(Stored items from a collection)

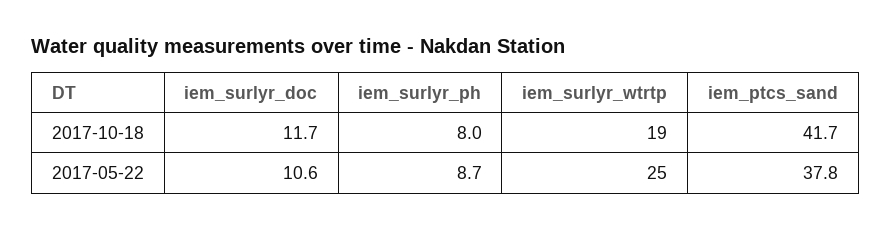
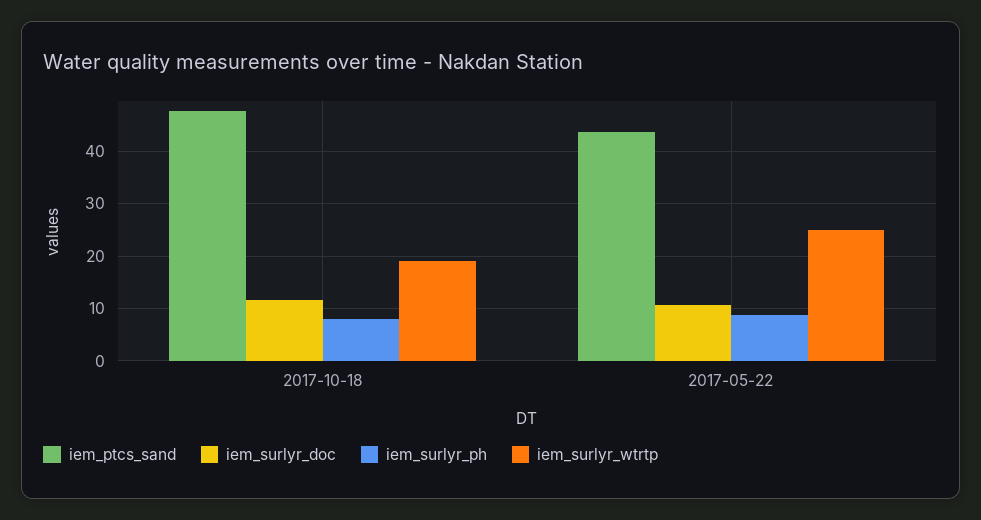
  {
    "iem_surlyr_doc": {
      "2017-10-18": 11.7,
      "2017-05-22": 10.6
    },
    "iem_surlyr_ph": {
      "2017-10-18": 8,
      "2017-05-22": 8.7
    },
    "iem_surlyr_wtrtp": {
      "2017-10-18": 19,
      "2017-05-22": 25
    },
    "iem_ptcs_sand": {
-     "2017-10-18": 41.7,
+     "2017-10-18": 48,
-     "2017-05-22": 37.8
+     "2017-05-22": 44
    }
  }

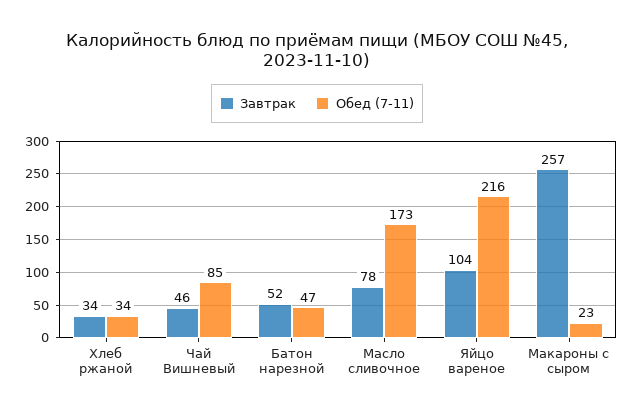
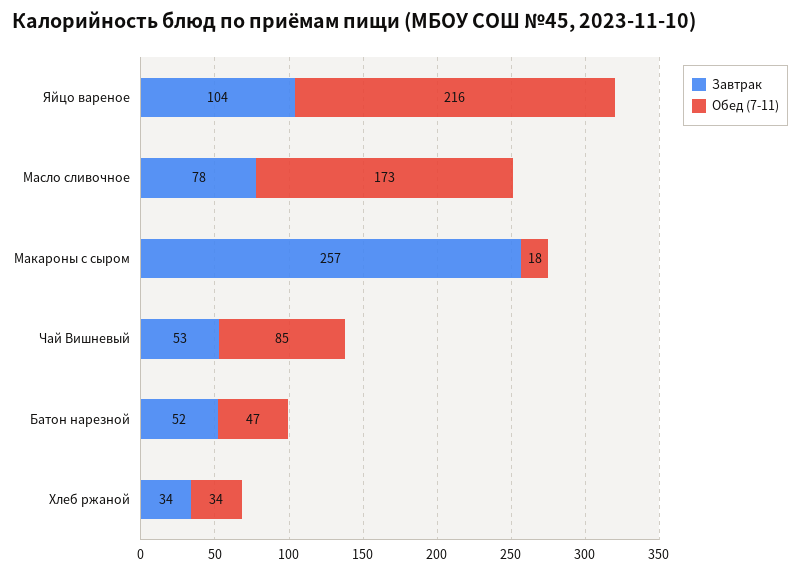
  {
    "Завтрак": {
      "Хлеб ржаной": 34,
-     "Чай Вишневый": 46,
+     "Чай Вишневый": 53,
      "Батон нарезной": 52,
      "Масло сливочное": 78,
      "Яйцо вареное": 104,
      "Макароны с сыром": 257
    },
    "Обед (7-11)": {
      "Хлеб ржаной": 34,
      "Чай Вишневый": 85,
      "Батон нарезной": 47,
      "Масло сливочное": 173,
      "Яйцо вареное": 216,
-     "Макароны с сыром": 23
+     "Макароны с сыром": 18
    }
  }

• _WHAT IS BEING ASKED_
With the pictures removed, return the data above word for word.

• _EXERCISE OUTPUT_
  {
    "iem_surlyr_doc": {
      "2017-10-18": 11.7,
      "2017-05-22": 10.6
    },
    "iem_surlyr_ph": {
      "2017-10-18": 8,
      "2017-05-22": 8.7
    },
    "iem_surlyr_wtrtp": {
      "2017-10-18": 19,
      "2017-05-22": 25
    },
    "iem_ptcs_sand": {
-     "2017-10-18": 41.7,
+     "2017-10-18": 48,
-     "2017-05-22": 37.8
+     "2017-05-22": 44
    }
  }

  {
    "Завтрак": {
      "Хлеб ржаной": 34,
-     "Чай Вишневый": 46,
+     "Чай Вишневый": 53,
      "Батон нарезной": 52,
      "Масло сливочное": 78,
      "Яйцо вареное": 104,
      "Макароны с сыром": 257
    },
    "Обед (7-11)": {
      "Хлеб ржаной": 34,
      "Чай Вишневый": 85,
      "Батон нарезной": 47,
      "Масло сливочное": 173,
      "Яйцо вареное": 216,
-     "Макароны с сыром": 23
+     "Макароны с сыром": 18
    }
  }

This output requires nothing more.